PAGE EXTRACT>
Segment Open
What if i put her outside when the weather is perfect? Like great sun, and not so much wind?! the thing is everyday make's to much wind i literaly feel sorry for her, i have no idea how she have not break yet...is the fact of changing her sometimes outside going to stress her in anyway?!


----------



## zem (Aug 27, 2016)

if you want to grow her indoors, you would need to tighten the space enough for a dehumidifier to be able to lower your humidity. I have 80% humidity nowadays july- august and I get by with this method using a dehumidifier to directly blow on them. It will never get your humidity down to 40s but it will work by blowing dry air on the plants in a tight space. I never seen mold whenever i use it, I never get by without mold whenever I try not to use it si I know it works great for me


----------



## ball94 (Aug 27, 2016)

zem said:


> if you want to grow her indoors, you would need to tighten the space enough for a dehumidifier to be able to lower your humidity. I have 80% humidity nowadays july- august and I get by with this method using a dehumidifier to directly blow on them. It will never get your humidity down to 40s but it will work by blowing dry air on the plants in a tight space. I never seen mold whenever i use it, I never get by without mold whenever I try not to use it si I know it works great for me



I totaly understand but my room isn't small enough for a dehumidifier make effect. i shall do an hybrid grow hahahah i will move her sometimes to the outside if the humidity be low and see what i get!


----------
Segment Closed
LIST OF TASKS>
[A] In the forum thread, what humidity level does zem say they have in July and August?
[B] Reproduce the part of the forum thread that begins with "## zem (Aug" and stops after "ball94 (Aug 27, 2016)".

MATERIAL SUPPLIED>
Segment Open
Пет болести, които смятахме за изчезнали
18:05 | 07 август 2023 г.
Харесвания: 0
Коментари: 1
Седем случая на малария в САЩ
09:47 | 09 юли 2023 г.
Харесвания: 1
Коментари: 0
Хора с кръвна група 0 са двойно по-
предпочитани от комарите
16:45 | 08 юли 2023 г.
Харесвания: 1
Segment Closed
SOLUTIONS TO THE EXERCISE>
[A] 80%

[B]
## zem (Aug 27, 2016)

if you want to grow her indoors, you would need to tighten the space enough for a dehumidifier to be able to lower your humidity. I have 80% humidity nowadays july- august and I get by with this method using a dehumidifier to directly blow on them. It will never get your humidity down to 40s but it will work by blowing dry air on the plants in a tight space. I never seen mold whenever i use it, I never get by without mold whenever I try not to use it si I know it works great for me


----------



## ball94 (Aug 27, 2016)